After a lengthy battle of negotiations, both the town of Harrison and the New York Red Bulls have agreed to a settlement.

Red Bull Arena Tax Issue has been solved
Red Bull Arena Tax Issue has been solved
Vincent Carchietta-USA TODAY Sports

After a special meeting was held by the Harrison Town Council on July 14th the news was released that the city has come to an agreement with the New York Red Bulls along with the HCIA (Hudson County Improvement Authority) regarding a plan to settle the long-running dispute between town and club over taxes.

For almost two years, fans have heard about the debate between the Harrison and RBNY over the town being unable to collect any taxes from the New York Red Bulls after the team completed the construction of Red Bull Arena. Now that is set to change.

In this article by The Kearny Observer Online, it is reported that the current Mayor of Harrison, James Fife, and the club agreed to a compromise after seventeen months of negotiations.
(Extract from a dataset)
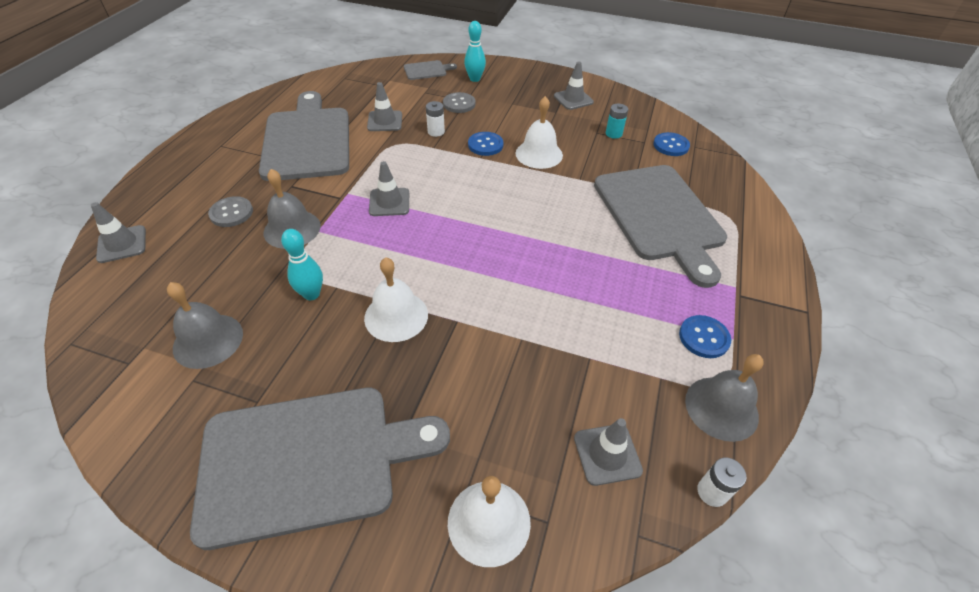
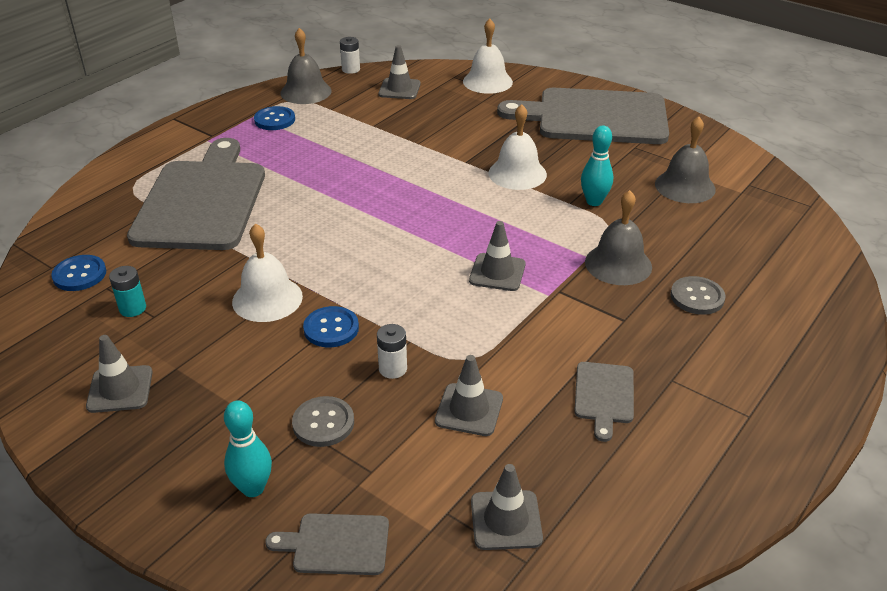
camera: 160 degrees left, 10 degrees down
grey traffic cone [91,202,146,263] -> grey traffic cone moved to [471,464,543,550]
grey cutting board [259,91,349,181] -> grey cutting board [574,362,634,442], size x0.42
Both sides are now able to move forward with the following agreement in place.

#1: Red Bull will transfer to the HCIA the ownership of the stadium and the 12.34 acres of land on which the stadium sits. (In 2006, the HCIA sold $40 million in bonds for the acquisition, clearing, and remediation of the stadium site within the town-designated waterfront redevelopment area.)

#2: Red Bull will pay an annual rental of $1.3 million to the HCIA, with the rental to be "Escalated annually" based on a "12-month average of the Consumer Price Index for all urban consumers during the preceding year."

#3: Red Bull will continue to make the annual lease payments through 2038 and those payments "may be extended at Red Bull's option for four additional 5-year terms" through 2058. Ownership will revert to the town "at the end of Red Bull's lease term."

Also new is the town's added "right, but not the obligation, to require that Red Bull pay up to an amount that is double the town portion": it's an "accelerated payment option [which] shall be available for the 2017 and 2018 tax years only." Should the town exercise that option, then those payments would be credited against future amounts paid by Red Bull, " on a pro-rated basis, "from 2019 to 2038." In layman's terms, the town can ask for an advance on the Red Bulls tax bill that will then be returned to the team in the form of tax credits between 2019 and 2038.

Additionally, the Red Bulls will maintain an escrow fund of $1.95 million which may be taken by the HCIA and/or the town of Harrison if the club fails to pay its lease fee "on time and in full."

Former (deceased) mayor Raymond McDonough spent years working on bringing MetroStars to his town. Construction finally began on the Arena in 2007, and the team moved in - rebranded the Red Bulls - in 2010. However, despite the stadium being the center of Harrison's grand redevelopment area, for a while there was very little construction surrounding Red Bull Arena due to the economy crash and the housing market having issues. That has changed in the last two years.

As of right now, both sides are presumably happy that this issue is finally behind them. Now fans, club and city officials can concentrate on what is currently important: the team's ongoing MLS season the start of the Red Bulls' CONCACAF Champions League campaign.